Soda Taxes Arise Again in Hawaii, Vermont

Hand crushing a soda canThe impulse among America’s food police to tax soft drinks is an old one— Kelly “Twinkie tax” Brownell pushed the idea as early as 1994 — but it has the nine lives of a cat. Despite multiple defeats in Democratic-leaning districts last year and in the past, the soda tax looks like it will be resurrected in Hawaii and Vermont (and possibly more states).

Hawaii’s governor will call for a $1.28-per-gallon tax on sodas. In 2011, he had attempted to pass a soda tax under the Orwellian title “Sugary Beverage Healthy Hawaii Fee,” but the state legislature saw through the obfuscating rhetoric and defeated it. Nevertheless, it’s back from the dead.

In Vermont, meanwhile, a group of activists looking for a way to fund healthcare reform (haven’t we heard this story before?) are trying to push a soda tax in the Green Mountain State. However, Vermont’s governor isn’t sure that the tax is the right idea. He noted in a recent public forum: “One of the challenges [of the soda tax] is it’s a very regressive tax, it puts a tax on those who can least afford it to pay the most.” He’s on to something: These exercises in social engineering take money out of the hands of working people who enjoy sodas with no regard for their ability to pay.

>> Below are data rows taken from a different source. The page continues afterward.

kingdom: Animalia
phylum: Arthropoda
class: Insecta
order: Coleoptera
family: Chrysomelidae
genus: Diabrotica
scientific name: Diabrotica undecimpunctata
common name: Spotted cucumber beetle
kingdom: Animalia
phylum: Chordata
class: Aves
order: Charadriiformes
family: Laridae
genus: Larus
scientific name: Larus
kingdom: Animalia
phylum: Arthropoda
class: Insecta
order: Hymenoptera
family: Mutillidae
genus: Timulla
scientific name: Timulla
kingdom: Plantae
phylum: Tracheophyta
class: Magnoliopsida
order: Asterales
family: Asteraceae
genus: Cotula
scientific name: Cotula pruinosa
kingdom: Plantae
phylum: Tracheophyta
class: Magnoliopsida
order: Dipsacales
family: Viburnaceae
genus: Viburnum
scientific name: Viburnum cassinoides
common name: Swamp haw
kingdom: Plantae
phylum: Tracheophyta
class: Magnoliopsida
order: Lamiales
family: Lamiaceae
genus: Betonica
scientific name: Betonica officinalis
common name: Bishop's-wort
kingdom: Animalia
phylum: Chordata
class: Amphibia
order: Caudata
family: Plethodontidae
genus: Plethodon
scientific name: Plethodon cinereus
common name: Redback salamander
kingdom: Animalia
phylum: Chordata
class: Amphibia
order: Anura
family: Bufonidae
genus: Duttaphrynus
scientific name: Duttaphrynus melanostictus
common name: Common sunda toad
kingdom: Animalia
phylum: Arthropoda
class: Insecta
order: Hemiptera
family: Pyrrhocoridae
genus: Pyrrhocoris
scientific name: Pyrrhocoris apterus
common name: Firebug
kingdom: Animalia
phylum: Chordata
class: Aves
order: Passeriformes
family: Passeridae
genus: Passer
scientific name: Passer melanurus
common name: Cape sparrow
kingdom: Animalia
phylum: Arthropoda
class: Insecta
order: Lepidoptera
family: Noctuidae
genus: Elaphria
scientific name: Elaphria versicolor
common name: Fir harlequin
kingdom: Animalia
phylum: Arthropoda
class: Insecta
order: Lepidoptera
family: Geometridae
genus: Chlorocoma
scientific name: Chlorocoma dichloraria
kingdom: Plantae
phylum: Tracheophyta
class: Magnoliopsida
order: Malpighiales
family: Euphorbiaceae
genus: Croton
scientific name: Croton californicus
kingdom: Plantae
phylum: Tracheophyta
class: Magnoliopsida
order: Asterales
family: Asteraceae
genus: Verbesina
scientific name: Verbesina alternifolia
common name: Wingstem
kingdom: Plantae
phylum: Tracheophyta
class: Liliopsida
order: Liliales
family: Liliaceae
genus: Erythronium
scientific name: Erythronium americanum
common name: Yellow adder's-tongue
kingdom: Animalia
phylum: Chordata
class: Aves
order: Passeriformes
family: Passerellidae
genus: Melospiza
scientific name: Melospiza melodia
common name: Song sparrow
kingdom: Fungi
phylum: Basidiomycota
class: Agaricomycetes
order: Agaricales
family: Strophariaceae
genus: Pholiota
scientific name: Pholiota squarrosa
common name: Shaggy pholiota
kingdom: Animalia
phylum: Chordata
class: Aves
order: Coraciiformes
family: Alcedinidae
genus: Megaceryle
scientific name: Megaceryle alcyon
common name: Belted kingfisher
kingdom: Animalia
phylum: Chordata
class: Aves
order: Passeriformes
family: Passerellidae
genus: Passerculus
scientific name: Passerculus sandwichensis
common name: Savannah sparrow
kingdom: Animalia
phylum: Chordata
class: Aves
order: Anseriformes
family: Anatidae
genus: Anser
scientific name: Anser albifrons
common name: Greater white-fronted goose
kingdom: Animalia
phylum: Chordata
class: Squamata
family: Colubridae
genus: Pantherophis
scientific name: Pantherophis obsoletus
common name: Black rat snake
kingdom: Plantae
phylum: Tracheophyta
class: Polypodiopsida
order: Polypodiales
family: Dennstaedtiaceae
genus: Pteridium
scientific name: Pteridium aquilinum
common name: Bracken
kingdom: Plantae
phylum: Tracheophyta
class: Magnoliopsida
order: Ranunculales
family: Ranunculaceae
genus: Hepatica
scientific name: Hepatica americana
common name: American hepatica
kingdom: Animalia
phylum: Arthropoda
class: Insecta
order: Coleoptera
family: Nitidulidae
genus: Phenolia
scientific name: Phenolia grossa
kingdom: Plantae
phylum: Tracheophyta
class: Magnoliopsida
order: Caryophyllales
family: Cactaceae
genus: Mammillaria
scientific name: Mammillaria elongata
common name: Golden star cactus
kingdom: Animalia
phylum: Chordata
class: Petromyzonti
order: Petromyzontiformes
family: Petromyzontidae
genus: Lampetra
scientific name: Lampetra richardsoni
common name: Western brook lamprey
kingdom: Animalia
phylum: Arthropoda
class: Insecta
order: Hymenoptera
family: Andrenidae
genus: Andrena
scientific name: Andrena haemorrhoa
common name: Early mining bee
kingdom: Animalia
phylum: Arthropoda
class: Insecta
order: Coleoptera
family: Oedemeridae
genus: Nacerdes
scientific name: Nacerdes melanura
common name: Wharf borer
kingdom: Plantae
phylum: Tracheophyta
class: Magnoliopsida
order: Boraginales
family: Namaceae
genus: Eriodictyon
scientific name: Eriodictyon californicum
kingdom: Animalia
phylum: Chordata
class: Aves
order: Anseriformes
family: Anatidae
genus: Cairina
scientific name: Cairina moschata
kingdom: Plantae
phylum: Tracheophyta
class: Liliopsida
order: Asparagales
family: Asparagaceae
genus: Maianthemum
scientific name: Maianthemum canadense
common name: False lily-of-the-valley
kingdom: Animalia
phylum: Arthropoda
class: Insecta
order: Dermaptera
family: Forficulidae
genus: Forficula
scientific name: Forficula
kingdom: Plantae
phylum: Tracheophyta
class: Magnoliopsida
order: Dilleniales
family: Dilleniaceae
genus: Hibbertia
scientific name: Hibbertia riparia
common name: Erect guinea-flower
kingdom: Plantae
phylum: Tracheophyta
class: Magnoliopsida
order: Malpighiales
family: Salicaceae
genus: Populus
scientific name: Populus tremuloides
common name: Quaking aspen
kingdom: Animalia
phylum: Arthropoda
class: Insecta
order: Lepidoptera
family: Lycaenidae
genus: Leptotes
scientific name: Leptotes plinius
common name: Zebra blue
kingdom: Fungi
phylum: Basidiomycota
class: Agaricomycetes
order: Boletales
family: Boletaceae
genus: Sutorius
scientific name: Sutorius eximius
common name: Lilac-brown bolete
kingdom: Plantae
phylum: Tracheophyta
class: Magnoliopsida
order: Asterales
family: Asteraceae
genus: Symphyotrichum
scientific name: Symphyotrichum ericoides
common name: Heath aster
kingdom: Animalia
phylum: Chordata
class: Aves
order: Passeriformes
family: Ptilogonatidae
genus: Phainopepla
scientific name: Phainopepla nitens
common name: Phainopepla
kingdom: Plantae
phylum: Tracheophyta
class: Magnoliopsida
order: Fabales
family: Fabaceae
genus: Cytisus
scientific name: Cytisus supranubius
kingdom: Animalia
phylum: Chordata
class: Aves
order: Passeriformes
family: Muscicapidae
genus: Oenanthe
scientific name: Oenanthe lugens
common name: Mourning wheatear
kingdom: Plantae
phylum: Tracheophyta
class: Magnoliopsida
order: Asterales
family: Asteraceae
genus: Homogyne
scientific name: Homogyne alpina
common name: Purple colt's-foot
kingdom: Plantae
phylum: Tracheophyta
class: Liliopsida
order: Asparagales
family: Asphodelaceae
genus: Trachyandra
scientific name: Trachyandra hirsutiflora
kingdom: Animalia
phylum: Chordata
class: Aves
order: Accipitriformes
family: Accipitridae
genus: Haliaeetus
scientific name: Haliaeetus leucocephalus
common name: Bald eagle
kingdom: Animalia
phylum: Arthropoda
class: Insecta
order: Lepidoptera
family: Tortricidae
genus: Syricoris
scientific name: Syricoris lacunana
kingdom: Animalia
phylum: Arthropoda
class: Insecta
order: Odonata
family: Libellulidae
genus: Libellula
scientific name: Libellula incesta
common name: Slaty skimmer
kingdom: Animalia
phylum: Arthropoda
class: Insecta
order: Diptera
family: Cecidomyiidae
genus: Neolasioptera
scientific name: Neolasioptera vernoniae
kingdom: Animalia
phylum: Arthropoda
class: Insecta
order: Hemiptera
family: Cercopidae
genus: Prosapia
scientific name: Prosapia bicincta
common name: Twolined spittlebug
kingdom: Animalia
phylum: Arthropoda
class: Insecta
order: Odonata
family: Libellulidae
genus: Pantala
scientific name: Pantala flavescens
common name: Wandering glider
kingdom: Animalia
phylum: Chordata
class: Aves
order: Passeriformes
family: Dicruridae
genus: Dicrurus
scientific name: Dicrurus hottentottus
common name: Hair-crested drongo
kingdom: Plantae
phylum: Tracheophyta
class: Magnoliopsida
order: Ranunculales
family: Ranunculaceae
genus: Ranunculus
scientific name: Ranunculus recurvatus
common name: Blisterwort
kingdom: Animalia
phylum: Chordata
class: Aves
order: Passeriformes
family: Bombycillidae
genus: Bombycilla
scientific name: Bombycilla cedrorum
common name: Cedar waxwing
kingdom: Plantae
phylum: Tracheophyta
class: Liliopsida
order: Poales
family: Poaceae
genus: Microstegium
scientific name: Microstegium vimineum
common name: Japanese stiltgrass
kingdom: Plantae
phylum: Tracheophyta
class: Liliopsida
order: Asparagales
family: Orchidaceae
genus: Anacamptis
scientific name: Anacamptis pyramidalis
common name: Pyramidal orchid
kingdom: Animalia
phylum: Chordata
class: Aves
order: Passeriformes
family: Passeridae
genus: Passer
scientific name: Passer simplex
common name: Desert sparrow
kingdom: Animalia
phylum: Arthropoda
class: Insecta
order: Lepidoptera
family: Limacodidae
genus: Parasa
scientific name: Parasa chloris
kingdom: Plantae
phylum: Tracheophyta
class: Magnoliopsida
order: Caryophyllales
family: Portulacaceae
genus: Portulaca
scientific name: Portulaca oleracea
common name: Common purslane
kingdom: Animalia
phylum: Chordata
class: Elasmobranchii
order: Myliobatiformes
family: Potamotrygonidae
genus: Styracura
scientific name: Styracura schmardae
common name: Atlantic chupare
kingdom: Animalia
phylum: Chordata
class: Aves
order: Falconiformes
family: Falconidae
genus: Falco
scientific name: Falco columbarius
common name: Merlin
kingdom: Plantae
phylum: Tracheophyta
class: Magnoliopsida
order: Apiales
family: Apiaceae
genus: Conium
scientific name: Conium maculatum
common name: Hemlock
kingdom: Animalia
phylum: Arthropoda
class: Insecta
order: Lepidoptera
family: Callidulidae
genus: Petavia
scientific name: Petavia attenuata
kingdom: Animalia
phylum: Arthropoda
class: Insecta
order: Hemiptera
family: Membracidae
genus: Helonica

Even worse, there’s considerable evidence that these zombified taxes won’t affect obesity either. Researchers from the U.K. found that a 10 percent soda tax would reduce daily calories consumed by three calories — less than one tenth of one percent of the stored energy in a pound of body fat. Other estimates have found that people would reduce their calorie intake by nine calories per day. That’s not going to make any difference on obesity rates.

Given that there’s no evidence that soda or other food and beverage taxes will correct the problem they’re intended to help and that the poor will bear a disproportionate share of the tax burden, it shouldn’t be surprising that soda taxes are massively unpopular.